_DIRECTIVE_:
Please rename "Informations météo" to "Prévisions météo" in everything from the start of the records down to and including the line that contains "определенное количество человек, но". Give back only those lines, with nothing else changed.

_MATERIAL PROVIDED_:

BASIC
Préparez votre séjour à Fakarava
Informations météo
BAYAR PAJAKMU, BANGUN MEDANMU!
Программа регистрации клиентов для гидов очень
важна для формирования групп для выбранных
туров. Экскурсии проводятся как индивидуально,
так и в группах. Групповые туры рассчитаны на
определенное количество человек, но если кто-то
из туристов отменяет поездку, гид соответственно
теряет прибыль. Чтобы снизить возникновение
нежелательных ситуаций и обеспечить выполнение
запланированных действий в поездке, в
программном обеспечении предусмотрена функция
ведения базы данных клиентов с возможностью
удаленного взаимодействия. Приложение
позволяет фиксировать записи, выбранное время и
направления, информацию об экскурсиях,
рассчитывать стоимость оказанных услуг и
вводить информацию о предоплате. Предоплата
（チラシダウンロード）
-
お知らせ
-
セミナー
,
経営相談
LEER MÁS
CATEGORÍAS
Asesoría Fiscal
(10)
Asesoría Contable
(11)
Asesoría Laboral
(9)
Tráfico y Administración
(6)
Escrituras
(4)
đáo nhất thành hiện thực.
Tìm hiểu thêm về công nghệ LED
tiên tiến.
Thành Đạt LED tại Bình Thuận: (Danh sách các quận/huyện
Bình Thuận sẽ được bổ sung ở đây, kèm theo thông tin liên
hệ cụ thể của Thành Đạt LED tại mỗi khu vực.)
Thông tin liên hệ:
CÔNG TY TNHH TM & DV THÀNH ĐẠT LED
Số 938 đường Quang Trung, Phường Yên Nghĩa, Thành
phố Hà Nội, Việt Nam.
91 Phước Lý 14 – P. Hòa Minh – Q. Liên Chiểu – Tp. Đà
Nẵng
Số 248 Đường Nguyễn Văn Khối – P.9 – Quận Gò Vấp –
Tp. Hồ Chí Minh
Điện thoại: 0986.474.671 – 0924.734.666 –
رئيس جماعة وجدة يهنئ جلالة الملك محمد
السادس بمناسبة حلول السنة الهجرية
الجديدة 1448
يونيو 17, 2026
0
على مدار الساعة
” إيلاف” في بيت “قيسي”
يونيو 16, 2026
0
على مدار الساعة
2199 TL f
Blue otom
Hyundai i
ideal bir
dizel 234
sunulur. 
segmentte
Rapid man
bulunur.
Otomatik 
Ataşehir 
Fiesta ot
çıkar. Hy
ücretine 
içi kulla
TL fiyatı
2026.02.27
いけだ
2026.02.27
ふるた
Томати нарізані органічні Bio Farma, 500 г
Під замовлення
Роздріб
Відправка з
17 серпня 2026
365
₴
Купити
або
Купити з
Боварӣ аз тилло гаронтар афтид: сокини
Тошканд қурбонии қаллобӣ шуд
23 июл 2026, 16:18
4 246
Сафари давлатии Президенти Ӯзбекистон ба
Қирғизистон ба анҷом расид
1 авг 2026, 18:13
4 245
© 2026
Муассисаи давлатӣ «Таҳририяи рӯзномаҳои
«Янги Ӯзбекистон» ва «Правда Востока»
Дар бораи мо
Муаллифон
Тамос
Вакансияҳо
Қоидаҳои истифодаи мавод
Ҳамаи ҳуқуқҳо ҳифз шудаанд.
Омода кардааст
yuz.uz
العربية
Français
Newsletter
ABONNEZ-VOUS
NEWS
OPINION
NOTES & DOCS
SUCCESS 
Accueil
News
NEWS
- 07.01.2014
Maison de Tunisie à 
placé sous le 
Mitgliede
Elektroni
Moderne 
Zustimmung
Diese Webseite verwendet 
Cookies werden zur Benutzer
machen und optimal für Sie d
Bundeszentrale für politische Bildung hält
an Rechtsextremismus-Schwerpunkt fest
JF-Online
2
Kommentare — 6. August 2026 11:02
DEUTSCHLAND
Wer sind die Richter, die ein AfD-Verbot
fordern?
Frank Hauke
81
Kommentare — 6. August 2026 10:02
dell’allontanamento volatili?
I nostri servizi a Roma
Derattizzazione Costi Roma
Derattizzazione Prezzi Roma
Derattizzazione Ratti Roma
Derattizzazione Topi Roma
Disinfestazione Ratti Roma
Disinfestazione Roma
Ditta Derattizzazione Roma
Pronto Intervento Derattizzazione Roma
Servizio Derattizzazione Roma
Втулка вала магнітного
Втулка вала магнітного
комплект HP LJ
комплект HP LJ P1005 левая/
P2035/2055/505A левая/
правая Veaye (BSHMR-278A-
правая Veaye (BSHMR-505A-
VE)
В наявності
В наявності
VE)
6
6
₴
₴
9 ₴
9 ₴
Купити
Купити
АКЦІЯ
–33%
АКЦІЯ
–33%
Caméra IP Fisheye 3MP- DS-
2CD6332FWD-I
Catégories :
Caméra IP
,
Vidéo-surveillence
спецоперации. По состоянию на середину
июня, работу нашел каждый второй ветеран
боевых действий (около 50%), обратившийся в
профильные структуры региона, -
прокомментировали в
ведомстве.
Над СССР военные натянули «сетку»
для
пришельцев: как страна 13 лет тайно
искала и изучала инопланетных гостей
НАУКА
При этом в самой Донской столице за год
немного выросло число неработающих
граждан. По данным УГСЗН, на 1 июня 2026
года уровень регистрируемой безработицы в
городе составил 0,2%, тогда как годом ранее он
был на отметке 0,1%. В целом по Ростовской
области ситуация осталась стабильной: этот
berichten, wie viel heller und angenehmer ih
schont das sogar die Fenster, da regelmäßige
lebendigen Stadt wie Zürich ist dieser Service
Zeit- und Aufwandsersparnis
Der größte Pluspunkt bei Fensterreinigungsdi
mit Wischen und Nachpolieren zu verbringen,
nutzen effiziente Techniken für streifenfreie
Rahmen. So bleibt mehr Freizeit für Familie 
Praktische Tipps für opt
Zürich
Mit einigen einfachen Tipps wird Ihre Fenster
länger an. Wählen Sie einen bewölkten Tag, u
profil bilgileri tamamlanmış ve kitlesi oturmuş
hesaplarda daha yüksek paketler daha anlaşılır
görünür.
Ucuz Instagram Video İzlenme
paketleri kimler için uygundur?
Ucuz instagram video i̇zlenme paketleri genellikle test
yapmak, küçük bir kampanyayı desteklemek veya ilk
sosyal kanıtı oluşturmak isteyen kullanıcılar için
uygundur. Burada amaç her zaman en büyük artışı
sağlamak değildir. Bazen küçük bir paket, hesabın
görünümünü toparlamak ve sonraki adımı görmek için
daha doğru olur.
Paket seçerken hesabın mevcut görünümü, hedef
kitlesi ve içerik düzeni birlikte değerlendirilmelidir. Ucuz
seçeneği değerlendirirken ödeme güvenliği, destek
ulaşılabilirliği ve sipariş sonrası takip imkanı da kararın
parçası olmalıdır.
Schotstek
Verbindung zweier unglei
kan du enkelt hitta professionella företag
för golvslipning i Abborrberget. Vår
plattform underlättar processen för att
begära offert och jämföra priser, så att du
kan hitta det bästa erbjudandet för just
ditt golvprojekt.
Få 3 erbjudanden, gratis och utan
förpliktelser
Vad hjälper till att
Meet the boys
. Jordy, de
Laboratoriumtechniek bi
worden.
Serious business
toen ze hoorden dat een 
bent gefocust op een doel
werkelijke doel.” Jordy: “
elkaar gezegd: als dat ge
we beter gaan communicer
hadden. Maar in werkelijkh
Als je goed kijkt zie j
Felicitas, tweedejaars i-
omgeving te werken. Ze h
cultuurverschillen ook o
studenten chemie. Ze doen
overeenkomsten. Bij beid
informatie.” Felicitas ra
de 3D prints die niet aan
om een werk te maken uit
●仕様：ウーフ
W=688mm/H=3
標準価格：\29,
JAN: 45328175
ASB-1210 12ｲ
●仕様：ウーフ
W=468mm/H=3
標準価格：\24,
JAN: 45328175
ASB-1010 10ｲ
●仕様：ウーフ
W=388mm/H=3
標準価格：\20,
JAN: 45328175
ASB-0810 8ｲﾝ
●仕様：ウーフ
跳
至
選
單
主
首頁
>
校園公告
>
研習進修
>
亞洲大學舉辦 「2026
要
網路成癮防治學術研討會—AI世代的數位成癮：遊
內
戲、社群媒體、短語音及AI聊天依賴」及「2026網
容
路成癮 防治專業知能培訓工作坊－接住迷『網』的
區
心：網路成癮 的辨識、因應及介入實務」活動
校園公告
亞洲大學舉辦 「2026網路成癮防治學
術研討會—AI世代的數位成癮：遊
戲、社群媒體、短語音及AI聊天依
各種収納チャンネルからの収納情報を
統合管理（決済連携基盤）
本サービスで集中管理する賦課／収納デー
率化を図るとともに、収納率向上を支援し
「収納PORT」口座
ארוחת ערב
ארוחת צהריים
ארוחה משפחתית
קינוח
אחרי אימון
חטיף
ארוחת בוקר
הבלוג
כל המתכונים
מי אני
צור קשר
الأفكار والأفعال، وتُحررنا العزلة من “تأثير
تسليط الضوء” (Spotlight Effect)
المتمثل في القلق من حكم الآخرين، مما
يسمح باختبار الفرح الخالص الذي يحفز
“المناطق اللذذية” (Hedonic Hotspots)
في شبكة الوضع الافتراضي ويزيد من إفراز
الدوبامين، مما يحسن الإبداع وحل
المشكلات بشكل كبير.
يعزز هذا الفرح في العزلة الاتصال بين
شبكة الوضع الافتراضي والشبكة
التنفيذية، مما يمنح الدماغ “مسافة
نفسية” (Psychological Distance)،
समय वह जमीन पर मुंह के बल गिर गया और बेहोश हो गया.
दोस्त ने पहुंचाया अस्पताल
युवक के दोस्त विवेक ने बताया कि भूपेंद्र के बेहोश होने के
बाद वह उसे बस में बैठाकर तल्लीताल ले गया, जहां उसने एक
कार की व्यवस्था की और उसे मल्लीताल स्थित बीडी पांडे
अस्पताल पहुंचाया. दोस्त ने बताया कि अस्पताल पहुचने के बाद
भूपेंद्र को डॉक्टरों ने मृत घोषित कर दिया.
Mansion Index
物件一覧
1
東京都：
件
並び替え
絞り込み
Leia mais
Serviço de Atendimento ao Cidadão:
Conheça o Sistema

_ANSWER BOX_:
BASIC
Préparez votre séjour à Fakarava
Prévisions météo
BAYAR PAJAKMU, BANGUN MEDANMU!
Программа регистрации клиентов для гидов очень
важна для формирования групп для выбранных
туров. Экскурсии проводятся как индивидуально,
так и в группах. Групповые туры рассчитаны на
определенное количество человек, но если кто-то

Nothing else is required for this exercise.